**PAGE**
★ ★ ★ ★
Here's a list of my hardware:

- TV - Toshiba DLP 46HMX85

- HDDVD - Toshiba HDA3KC

- Bluray - Samsung BD-5100/zc

- XBox 360 Elite (2008-09-01)

- receiver - Sony STR-DN1020

- Sat box - Motorola DSR 505HD (Telus/Bell)


I've had the TV since December when a friend was discarding it for a blown lamp. Replaced the lamp but it seems the ballast is going (does the coded light blink, tries to start up fails, tries again etc.) Knowing it's on the way out I plan on upgrading it soon.


I had the HDDVD player going through HDMI input on back on TV with no issues, and the XBox was component cables. Audio all went through my old Pioneer receiver.


This Christmas my wife bought me a Blu-ray player. Deciding to go HDMI all the way because I had too many machines I bought the Sony receiver. I hooked everything through the receiver with Rocketfish HDMI cables and it all worked great.


So, XBox, satellite box, HDDVD & Blu-ray all HDMI into receiver with one HDMI out to TV.

Unfortunately my Sony had an overheating issue and fried two weeks ago. I sent it back to Sony and they sent me a new system.


I hooked all my cables up the way I had them before, and now my problem begins.


NO HDMI from Blu-ray, HDDVD or satellite. But XBox is still working. This could have all been explained with the 'handshaking' reasoning IF they didn't work before. I'm sure that's the reason now, but like I said, why did it work before?
★ ★ ★ ★
**GIVEN ENTRIES**
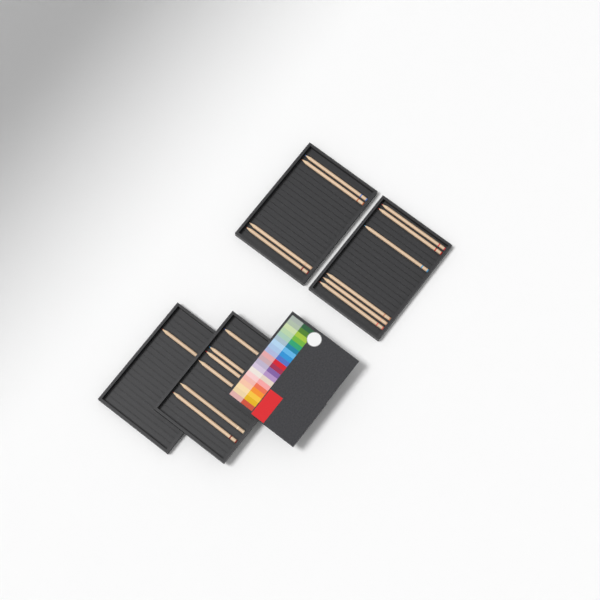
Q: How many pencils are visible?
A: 17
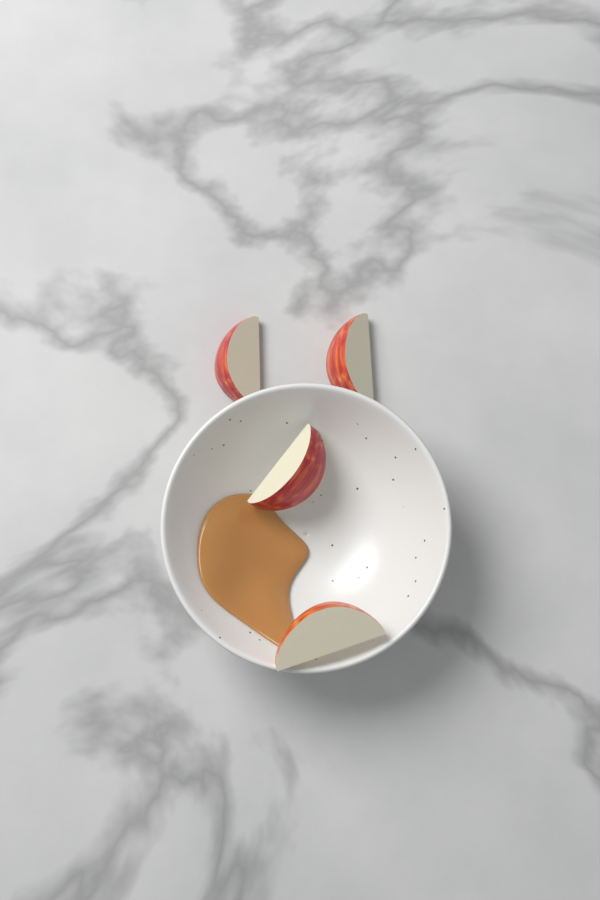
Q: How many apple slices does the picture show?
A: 4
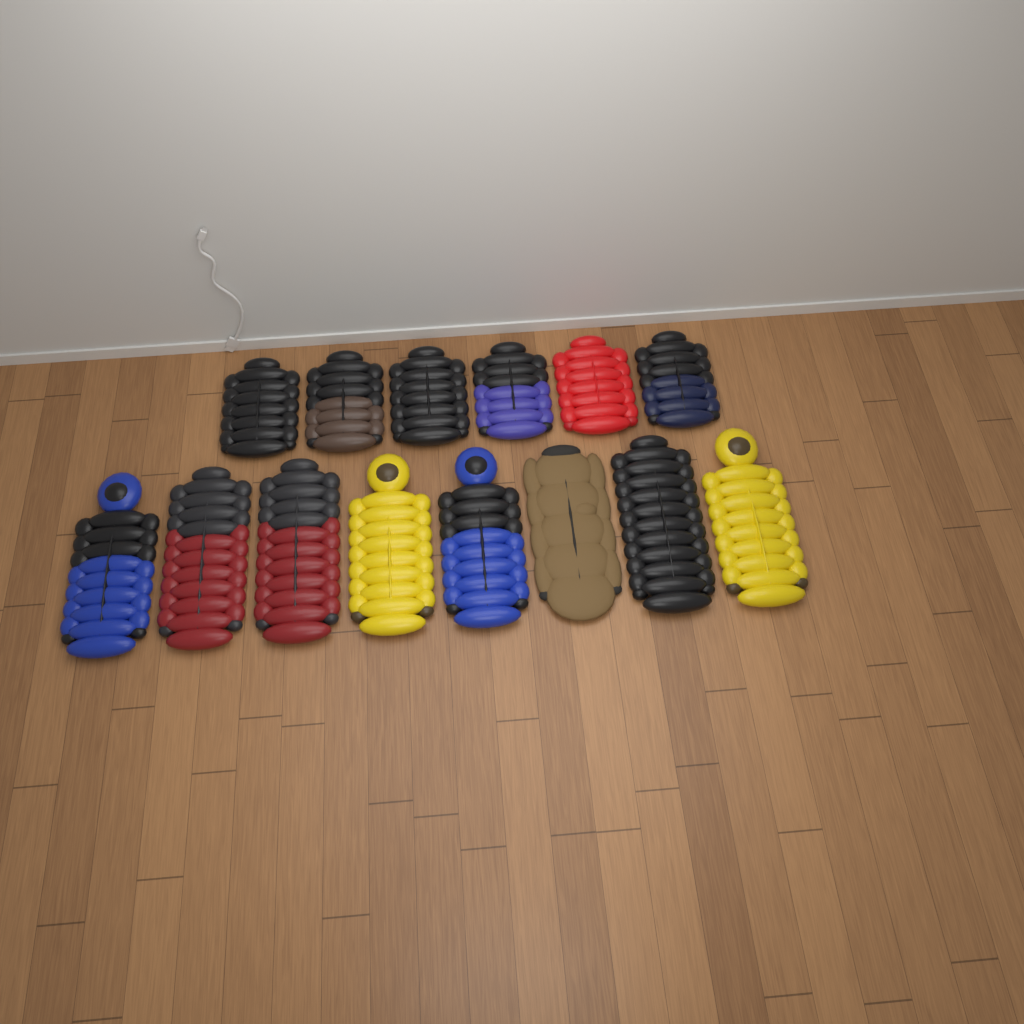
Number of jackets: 14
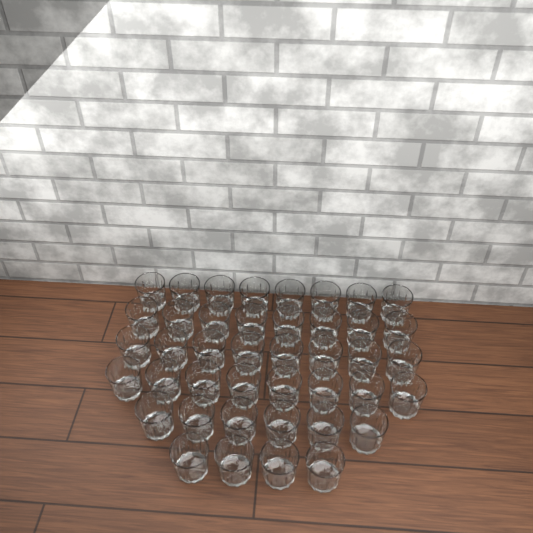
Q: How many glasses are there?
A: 42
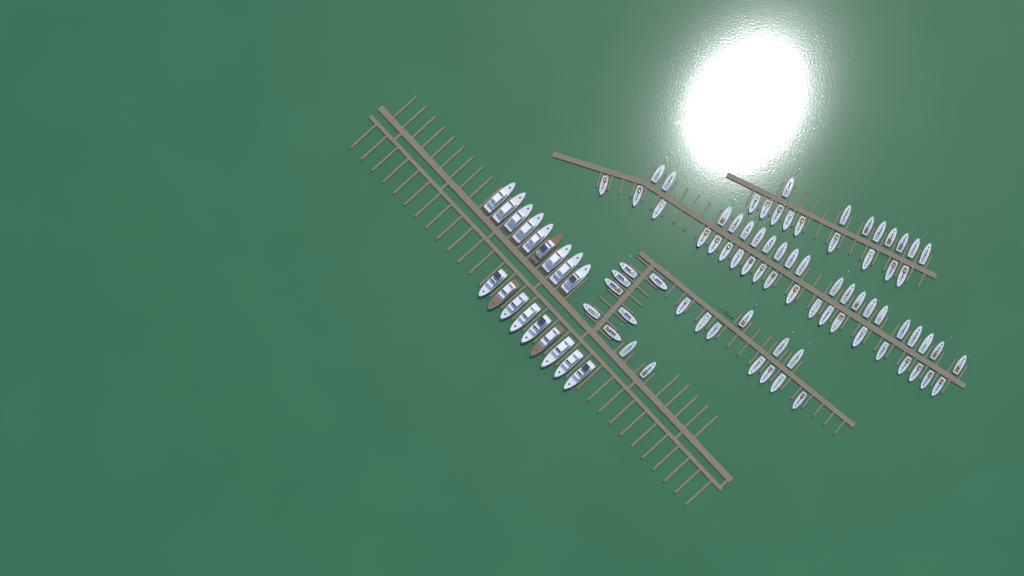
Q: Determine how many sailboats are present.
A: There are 76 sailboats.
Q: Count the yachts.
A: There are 18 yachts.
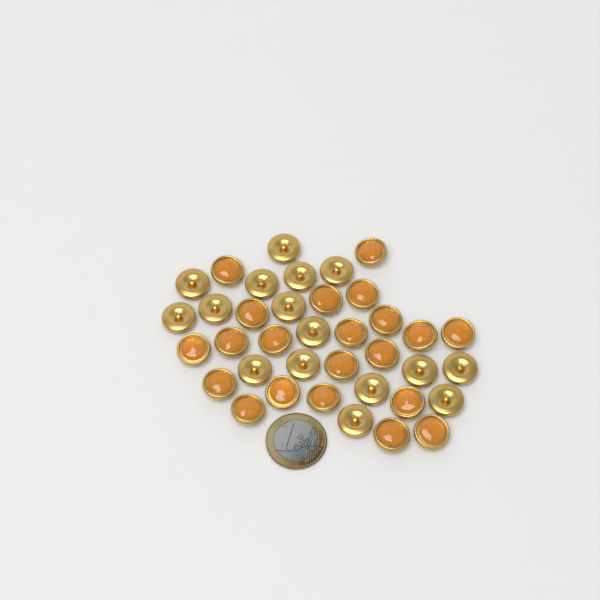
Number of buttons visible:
★ ★ ★ ★
**PARTS OF THE EXERCISE**
• 1. According to the post, what brand of HDMI cables were used to connect everything through the receiver?
• 2. Rewrite the part of the post that begins at the words "- XBox 360 Elite" and stops after "all worked great.", putting "Denon" in place of "Pioneer".
• 3. List every device in the post's hardware list, with its model as given.
The rows are separate from the post and unrelated to it.

**ANSWERS TO THE PROBLEMS**
• 1. Rocketfish HDMI cables.

• 2.
- XBox 360 Elite (2008-09-01)

- receiver - Sony STR-DN1020

- Sat box - Motorola DSR 505HD (Telus/Bell)


I've had the TV since December when a friend was discarding it for a blown lamp. Replaced the lamp but it seems the ballast is going (does the coded light blink, tries to start up fails, tries again etc.) Knowing it's on the way out I plan on upgrading it soon.


I had the HDDVD player going through HDMI input on back on TV with no issues, and the XBox was component cables. Audio all went through my old Denon receiver.


This Christmas my wife bought me a Blu-ray player. Deciding to go HDMI all the way because I had too many machines I bought the Sony receiver. I hooked everything through the receiver with Rocketfish HDMI cables and it all worked great.

• 3.
- TV: Toshiba DLP 46HMX85
- HDDVD: Toshiba HDA3KC
- Blu-ray: Samsung BD-5100/zc
- XBox 360 Elite (2008-09-01)
- Receiver: Sony STR-DN1020
- Sat box: Motorola DSR 505HD (Telus/Bell)